Medieval colophons: A variety of scribal annotations
By Óskar Völundarson
TXT, Vol.1 (2016)
Introduction: Take a walk around any city or urban area and chances are you will see a fair amount of graffiti on the walls, often imaginative and colourful, though not always pretty. These are signs of people marking their territory, putting a personal stamp on their environment. Similarly, go to the movies and stay through the end credits to see every single lighting assistant and coffee-provider enumerated. Very few read the credits, yet everyone has to be listed. There is a sense of the crew wanting to have their work acknowledged in some way.
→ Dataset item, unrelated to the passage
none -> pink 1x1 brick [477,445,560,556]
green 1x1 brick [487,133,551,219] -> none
This impulse is not exclusive to modern society. The people who had the means to leave a written mark back in the Middle Ages, principally the medieval scribes, in some cases did exactly that. The annotations left by these professional copyists in medieval manuscripts are called colophons. Though the colophons are not as anarchic as street graffiti tends to be, both can be seen as personal marks. They are examples of people making a note of their existence. It is important to note that colophons are only found in a relatively small number of manuscripts. They were not a standard practice and are therefore often, or so it seems, down to the whim of the scribe.
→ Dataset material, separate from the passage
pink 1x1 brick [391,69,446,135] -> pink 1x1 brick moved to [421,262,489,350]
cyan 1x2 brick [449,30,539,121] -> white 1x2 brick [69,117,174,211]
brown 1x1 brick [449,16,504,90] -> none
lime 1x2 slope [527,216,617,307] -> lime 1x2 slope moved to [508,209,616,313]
The colophons vary greatly in their content, but can include both formal information such as dates, place names and the name of a scribe, as well as personal messages from the scribe to the reader, or even to the heavens. Although this information can give a lot of insight into the circumstances of book production and the origin of manuscripts, the medieval scribe is not a completely reliable authority. Like other historical sources, a single colophon‘s authority has to be evaluated in the context of what we know to be true of colophon writing in general. This article examines both the variety of the colophons and the uncertainty regarding some of their content.